_Recorded information_.
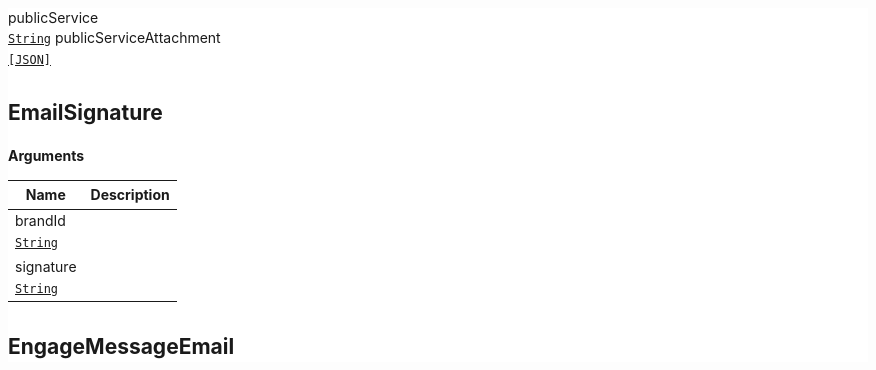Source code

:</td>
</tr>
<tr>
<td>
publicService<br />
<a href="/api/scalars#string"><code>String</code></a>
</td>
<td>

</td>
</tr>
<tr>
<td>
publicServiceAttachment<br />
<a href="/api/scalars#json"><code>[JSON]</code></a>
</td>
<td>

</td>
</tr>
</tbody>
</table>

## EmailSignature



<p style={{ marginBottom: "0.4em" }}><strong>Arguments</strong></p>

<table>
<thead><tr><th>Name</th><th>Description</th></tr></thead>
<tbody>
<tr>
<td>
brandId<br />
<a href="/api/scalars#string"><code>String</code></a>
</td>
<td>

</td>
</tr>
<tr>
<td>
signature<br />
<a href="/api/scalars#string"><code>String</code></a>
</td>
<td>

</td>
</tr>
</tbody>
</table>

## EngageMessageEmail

_The problem_. Please copy the records above line for line, keeping every character unchanged, and leave out the pictures.

_Worked solution_.
Source code

:</td>
</tr>
<tr>
<td>
publicService<br />
<a href="/api/scalars#string"><code>String</code></a>
</td>
<td>

</td>
</tr>
<tr>
<td>
publicServiceAttachment<br />
<a href="/api/scalars#json"><code>[JSON]</code></a>
</td>
<td>

</td>
</tr>
</tbody>
</table>

## EmailSignature



<p style={{ marginBottom: "0.4em" }}><strong>Arguments</strong></p>

<table>
<thead><tr><th>Name</th><th>Description</th></tr></thead>
<tbody>
<tr>
<td>
brandId<br />
<a href="/api/scalars#string"><code>String</code></a>
</td>
<td>

</td>
</tr>
<tr>
<td>
signature<br />
<a href="/api/scalars#string"><code>String</code></a>
</td>
<td>

</td>
</tr>
</tbody>
</table>

## EngageMessageEmail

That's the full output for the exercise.